I am a massive bitch.

target101

New member
I have a confession to make and I hope you don't mind me making it here. I am currently ruining an innocent man's life. I am in love with a man who I have lied to about everything right down to my name and birthday. I am incapable of telling a single truth about myself because I have been buillied by everyone including my parents and I just don't want to be me. I create a fake persona when I meet new people because it's the only way I feel slightly able to communicate with them, if I'm wearing a mask and playing a part. I fell in love with a man under my fake persona and 3 years and a marriage proposal later he still believes it's who I am. I'm going to marry a man who does not know my name. Rather than owning up to all my lies I changed my name by deed poll so that he won't find out. I'm pushing my family out of my life because they don't fit in with the lies I've told. I hate what I'm doing I hate lying but I want so bad to be 'the new me' that I don't seem to care who gets caught up along the way. I love him. I'm evil. It would be better for everyone if I just died, this sounds dramatic but it's true. You only get one life, and in my quest to find a better one I've ruined everyone else's. Selfish, disgusting, cow. I did my life wrong, delete, delete, delete.
 

BiWinning

Well-known member
Sometimes it is easier to pretend to be someone else, but could you live with this man if you don't tell him the truth? Or at least some form of the truth....
Lies do seem make everything better sometimes. But they are just like band-aids and they won't stay there forever. Better tell the truth now and lose a fiance then have him find out the truth later and lose a husband and future kids....
 

upndwn

Well-known member
Hi, welcome to SPW target101 :)

I don't know you so I can't really say what kind of person you are, but it sounds like you have a lot of self-guilt. What you have done sounds selfish and not fair to anyone. My suggestion would be to come clean with your feelings no matter the cost. There is no reason to ruin anyone's life over this. You will feel better about your decision in the long term and you spare yourself and anyone else involved a lot of anguish.
 

coyote

Well-known member
i married a woman who turned out to be someone different than i thought she was

if i were him, i'd rather find out now than later

maybe your past isn't as bad as you think - or perhaps he won't think it's as bad as you do

he may very well love you more for having the courage to reveal yourself to him
 

Blabla..

Well-known member
if he really likes you he will support you , by living in this lie you are carrying a really heavy weight on your shoulders , you are not a bitch , you reacted to a situation in a way that he should understand , i would.
 

WeirdyMcGee

Well-known member
I think if you were to explain it to him the same way you did here- he may be understanding of your situation.
Afterall... he's in love with you as a person and if he plans to have you in his life, he has to deal with all of you; including your lying.
He may actually know about your lies and just be playing along.

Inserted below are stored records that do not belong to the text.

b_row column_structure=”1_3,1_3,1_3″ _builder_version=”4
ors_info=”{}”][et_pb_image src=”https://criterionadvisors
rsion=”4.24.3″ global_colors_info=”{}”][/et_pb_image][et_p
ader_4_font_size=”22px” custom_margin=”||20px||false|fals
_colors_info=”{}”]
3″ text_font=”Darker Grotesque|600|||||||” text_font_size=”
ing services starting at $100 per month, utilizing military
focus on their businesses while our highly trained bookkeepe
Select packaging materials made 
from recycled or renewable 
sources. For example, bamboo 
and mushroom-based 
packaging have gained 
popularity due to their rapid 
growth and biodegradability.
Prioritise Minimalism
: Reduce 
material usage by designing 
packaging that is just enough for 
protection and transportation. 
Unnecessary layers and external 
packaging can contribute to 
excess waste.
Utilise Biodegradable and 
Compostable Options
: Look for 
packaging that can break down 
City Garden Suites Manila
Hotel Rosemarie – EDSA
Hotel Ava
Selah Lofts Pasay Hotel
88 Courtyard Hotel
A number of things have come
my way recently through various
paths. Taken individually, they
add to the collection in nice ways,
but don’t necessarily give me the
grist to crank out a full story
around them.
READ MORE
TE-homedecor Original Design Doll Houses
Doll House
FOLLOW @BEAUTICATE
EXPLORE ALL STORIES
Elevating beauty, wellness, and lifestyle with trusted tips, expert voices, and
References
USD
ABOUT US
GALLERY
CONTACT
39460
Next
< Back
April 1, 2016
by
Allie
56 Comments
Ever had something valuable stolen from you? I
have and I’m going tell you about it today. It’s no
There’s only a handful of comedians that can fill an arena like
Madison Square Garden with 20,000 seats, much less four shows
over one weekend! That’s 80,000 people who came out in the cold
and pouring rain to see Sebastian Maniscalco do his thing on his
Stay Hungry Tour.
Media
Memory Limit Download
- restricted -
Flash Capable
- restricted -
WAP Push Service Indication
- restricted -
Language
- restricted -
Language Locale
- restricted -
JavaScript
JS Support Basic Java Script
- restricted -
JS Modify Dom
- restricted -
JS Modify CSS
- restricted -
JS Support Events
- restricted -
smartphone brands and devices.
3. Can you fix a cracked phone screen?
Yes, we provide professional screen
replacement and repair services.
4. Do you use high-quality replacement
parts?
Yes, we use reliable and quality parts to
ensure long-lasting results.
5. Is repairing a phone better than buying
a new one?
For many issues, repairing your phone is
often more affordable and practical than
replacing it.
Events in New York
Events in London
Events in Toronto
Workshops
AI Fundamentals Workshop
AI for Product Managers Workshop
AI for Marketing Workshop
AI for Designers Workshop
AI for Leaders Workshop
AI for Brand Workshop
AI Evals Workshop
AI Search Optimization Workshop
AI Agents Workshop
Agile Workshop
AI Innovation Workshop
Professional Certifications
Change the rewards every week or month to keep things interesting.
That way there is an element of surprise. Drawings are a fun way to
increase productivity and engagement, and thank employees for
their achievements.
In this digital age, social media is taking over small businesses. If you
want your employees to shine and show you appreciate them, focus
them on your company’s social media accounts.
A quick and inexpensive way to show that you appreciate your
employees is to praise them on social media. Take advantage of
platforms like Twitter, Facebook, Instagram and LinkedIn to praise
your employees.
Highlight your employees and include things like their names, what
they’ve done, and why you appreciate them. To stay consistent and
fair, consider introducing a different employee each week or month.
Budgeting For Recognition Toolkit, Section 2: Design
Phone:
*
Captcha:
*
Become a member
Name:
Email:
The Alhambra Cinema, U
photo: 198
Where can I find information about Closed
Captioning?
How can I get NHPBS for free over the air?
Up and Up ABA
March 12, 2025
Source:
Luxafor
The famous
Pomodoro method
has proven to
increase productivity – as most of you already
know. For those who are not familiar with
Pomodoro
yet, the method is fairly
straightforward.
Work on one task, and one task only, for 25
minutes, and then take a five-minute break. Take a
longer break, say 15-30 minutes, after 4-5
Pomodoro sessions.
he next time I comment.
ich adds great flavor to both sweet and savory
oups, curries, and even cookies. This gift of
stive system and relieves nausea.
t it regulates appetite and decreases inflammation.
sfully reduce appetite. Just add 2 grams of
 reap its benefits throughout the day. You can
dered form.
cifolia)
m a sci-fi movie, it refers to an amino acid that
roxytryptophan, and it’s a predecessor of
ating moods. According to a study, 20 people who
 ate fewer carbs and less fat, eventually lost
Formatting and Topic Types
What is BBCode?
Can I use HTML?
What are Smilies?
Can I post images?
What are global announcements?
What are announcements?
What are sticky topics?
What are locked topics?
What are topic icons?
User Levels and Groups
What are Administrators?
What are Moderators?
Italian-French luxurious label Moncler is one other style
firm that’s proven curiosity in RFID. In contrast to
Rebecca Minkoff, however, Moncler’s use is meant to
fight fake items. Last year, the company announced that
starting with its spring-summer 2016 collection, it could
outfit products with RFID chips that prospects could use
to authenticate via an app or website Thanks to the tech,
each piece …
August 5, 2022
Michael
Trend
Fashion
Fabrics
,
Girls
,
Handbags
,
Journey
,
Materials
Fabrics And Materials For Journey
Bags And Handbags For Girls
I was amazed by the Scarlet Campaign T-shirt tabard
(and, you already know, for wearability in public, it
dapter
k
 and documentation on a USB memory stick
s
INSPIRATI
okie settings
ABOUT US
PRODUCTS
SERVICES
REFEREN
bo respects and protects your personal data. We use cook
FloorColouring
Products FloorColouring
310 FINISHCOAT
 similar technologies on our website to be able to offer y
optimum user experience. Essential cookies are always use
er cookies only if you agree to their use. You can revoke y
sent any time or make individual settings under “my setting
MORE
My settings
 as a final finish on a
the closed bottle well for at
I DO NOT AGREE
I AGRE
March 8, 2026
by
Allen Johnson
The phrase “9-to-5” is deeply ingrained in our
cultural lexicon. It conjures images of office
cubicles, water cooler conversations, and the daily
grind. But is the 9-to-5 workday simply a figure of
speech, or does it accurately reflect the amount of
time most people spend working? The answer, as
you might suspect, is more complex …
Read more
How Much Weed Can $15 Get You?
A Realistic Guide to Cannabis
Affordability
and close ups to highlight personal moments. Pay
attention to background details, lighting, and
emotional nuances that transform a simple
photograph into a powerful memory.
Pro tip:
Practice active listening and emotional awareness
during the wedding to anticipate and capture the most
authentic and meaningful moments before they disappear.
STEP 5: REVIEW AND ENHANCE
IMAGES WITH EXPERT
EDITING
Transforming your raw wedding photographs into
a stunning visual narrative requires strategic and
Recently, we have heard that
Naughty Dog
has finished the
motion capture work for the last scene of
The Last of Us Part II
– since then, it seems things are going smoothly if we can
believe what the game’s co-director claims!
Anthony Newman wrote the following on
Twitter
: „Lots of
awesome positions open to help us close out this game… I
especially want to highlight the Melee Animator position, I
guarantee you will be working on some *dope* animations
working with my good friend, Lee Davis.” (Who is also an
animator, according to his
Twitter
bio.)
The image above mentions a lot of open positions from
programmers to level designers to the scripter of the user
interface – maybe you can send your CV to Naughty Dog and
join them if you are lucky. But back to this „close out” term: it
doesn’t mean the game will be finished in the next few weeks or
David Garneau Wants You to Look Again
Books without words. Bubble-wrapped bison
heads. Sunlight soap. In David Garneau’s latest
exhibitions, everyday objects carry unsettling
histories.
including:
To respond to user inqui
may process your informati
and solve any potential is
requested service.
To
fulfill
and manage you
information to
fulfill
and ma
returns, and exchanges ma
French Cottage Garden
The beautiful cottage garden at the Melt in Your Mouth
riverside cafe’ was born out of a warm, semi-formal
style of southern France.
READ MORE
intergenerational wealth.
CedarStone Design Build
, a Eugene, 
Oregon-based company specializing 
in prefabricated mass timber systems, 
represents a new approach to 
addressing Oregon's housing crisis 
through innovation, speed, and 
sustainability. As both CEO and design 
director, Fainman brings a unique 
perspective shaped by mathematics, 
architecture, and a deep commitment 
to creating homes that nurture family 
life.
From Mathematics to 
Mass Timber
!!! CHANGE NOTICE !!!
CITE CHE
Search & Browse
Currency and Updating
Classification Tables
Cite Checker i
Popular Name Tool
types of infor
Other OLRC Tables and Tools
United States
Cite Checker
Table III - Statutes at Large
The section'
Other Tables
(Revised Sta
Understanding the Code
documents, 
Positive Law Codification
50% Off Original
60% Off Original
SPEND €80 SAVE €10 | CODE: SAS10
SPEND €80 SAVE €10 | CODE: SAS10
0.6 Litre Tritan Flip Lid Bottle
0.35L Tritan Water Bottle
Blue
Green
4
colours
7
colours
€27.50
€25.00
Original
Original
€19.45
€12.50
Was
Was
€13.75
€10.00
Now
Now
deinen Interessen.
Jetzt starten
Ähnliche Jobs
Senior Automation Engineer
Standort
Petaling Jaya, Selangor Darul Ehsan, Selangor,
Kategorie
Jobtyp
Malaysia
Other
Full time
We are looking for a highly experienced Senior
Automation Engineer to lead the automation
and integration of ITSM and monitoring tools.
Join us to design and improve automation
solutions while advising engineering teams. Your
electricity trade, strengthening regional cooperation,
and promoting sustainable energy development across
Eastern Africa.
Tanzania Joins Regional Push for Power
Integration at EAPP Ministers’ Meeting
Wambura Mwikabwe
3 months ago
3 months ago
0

My boyfriend of 8 years was a compulsive liar.
He never told me that he was lying; but I could tell when what he was saying wasn't the truth and I would choose to look past it because I loved him and lying is a hard thing to stop once you've gotten started.

You will be hurting him if you choose not to tell him sooner or later and everything will blow up in your face.
It would be better to get things out in the open and start with a fresh slate.
Tell him that you love him and that is the one thing that you are most sure about - if anything. That's true about you, right?
If he doesn't freak out and run away - which, I don't think he will - couples counseling will be the next positive step you can take.
 

Nanita

Well-known member
You could start over ? Tell at least some true things.
Or stop telling anything, just "be"

You are as loveable as anyone else
Take it easy, try not to be hard on yourself
 

MrJones

Well-known member
You know you made a mistake lying and you know how to fix it.
I don't know if he can forgive you as I don't know anything, but I think that, no matter what it was, you have to tell him the truth.
 

Rembrandt Broam

Well-known member
I'm sure this guy didn't fall in love with a name, or a birthday or who your family happen to be. He fell in love with you, and unless you've been putting on a fake personality for the last 3 years (which would be pretty tough to do without ever letting the real you slip out) then you are still the person he fell in love with. All that has changed are a few of the background details.

If you're going to marry this guy then you do need to come clean about most or all of this though. It's going to be a shock whenever he finds out, but I think it would be much worse if he found out after you were married. Tell him what you've done, but more importantly tell him why you felt the need to do it. He's probably going to go through quite a few emotions when you tell him, but if he loves you then he should be able to understand and move beyond this. Good luck, and I hope it all turns out well for the both of you.